Brief: Search for the word "image" in the entries. Each line that holds it should be copied.

Supplied material:
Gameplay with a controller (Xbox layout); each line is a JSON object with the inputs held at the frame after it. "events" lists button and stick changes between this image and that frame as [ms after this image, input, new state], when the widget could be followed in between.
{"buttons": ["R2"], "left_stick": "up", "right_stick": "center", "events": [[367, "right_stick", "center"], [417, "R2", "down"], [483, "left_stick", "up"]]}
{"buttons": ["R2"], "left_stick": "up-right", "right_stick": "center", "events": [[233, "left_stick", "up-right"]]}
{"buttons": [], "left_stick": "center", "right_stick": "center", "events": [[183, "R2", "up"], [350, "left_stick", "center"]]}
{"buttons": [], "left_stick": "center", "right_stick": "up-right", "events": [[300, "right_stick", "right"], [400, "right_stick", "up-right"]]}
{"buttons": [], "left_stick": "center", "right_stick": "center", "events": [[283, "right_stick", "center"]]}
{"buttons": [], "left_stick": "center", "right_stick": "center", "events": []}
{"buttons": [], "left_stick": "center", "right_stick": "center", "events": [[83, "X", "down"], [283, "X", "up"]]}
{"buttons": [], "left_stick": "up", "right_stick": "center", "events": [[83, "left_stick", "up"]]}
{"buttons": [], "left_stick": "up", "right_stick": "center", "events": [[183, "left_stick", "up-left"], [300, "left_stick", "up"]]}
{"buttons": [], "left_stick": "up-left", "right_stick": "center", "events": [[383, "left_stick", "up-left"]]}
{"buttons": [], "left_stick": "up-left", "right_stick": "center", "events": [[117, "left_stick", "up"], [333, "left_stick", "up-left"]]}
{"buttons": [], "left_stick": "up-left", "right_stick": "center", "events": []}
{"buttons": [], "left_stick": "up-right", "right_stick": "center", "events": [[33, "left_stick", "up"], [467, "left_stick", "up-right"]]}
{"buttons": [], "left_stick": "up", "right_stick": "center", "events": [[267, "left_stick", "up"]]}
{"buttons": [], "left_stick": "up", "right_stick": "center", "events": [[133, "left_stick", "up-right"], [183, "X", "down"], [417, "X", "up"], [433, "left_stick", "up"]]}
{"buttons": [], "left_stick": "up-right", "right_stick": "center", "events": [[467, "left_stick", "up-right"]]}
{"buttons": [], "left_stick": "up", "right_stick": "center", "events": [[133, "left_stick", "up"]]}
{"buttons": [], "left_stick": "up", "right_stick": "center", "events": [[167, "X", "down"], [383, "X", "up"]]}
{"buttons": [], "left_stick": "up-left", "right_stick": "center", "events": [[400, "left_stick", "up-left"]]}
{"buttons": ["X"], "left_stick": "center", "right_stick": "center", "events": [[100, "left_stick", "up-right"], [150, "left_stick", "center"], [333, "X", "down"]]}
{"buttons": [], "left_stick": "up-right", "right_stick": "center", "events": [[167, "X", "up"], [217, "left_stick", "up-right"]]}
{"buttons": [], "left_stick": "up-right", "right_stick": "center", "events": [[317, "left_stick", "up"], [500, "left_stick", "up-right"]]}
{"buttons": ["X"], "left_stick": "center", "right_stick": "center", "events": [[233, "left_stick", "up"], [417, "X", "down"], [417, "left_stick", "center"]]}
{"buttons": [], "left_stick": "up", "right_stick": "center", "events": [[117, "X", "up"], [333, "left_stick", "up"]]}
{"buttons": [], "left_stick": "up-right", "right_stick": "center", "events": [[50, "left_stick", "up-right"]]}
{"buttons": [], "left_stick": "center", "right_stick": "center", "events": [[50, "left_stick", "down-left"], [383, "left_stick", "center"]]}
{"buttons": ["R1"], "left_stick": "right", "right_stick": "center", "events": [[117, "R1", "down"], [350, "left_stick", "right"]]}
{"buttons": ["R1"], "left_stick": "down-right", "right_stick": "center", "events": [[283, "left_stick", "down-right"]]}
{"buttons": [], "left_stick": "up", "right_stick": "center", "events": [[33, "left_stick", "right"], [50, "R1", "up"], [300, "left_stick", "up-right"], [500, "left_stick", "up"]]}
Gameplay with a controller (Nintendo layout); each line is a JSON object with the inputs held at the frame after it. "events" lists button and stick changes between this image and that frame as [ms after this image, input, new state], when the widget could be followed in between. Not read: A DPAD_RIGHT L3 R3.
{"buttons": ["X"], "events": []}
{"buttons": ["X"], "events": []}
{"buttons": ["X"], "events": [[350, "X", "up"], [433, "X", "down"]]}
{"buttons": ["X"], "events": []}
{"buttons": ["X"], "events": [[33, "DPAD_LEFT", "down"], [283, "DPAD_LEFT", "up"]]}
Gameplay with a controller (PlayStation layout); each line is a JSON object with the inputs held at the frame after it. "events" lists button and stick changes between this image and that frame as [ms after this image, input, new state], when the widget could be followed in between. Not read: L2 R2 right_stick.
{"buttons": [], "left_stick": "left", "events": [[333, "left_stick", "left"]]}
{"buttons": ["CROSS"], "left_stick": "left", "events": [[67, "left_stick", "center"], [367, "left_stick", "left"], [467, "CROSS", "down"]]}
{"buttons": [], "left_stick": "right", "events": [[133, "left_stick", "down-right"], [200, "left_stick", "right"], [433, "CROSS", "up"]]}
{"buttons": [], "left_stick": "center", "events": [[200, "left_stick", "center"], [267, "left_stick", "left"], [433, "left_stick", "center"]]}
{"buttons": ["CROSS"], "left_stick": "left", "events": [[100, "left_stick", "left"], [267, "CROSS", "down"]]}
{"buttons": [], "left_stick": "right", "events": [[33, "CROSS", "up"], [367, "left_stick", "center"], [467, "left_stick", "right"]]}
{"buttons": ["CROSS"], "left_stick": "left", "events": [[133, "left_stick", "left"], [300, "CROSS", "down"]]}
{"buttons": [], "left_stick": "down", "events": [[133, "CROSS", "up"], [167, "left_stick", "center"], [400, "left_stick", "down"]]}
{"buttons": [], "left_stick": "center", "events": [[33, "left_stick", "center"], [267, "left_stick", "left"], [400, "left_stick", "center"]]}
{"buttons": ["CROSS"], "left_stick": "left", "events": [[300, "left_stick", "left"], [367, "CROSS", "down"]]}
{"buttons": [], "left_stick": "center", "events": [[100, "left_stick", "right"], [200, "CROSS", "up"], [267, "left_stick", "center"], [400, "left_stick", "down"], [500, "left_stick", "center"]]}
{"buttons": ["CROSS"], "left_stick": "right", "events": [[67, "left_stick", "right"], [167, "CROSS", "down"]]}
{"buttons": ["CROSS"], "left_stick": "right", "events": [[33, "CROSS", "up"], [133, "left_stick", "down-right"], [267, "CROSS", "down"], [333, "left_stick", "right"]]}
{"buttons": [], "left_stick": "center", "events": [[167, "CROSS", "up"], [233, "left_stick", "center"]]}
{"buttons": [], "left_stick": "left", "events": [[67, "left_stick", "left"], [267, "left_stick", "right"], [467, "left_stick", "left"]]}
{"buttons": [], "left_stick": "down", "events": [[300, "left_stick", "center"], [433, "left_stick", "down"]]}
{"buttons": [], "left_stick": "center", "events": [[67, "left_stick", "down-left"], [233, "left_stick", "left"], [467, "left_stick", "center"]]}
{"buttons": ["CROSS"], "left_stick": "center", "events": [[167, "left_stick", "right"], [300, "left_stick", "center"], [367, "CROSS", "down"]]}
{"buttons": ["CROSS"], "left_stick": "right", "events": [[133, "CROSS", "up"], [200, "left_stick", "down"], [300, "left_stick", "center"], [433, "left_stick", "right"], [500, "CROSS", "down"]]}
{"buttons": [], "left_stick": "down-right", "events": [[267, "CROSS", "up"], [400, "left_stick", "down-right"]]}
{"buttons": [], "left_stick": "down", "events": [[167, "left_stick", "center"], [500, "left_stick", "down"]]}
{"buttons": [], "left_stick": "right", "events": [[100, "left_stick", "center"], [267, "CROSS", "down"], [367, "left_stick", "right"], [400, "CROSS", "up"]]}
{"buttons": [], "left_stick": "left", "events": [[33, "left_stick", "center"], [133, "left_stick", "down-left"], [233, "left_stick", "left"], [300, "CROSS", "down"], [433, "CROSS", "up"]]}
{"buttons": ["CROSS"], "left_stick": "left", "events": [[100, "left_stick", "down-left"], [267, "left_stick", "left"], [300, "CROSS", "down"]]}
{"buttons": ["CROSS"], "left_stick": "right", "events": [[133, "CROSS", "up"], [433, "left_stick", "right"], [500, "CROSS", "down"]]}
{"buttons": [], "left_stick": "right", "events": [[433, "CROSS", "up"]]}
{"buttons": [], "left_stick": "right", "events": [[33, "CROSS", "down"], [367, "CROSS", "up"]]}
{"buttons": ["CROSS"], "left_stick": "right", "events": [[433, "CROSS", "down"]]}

Solution:
Gameplay with a controller (Xbox layout); each line is a JSON object with the inputs held at the frame after it. "events" lists button and stick changes between this image and that frame as [ms after this image, input, new state], when the widget could be followed in between.
Gameplay with a controller (Nintendo layout); each line is a JSON object with the inputs held at the frame after it. "events" lists button and stick changes between this image and that frame as [ms after this image, input, new state], when the widget could be followed in between. Not read: A DPAD_RIGHT L3 R3.
Gameplay with a controller (PlayStation layout); each line is a JSON object with the inputs held at the frame after it. "events" lists button and stick changes between this image and that frame as [ms after this image, input, new state], when the widget could be followed in between. Not read: L2 R2 right_stick.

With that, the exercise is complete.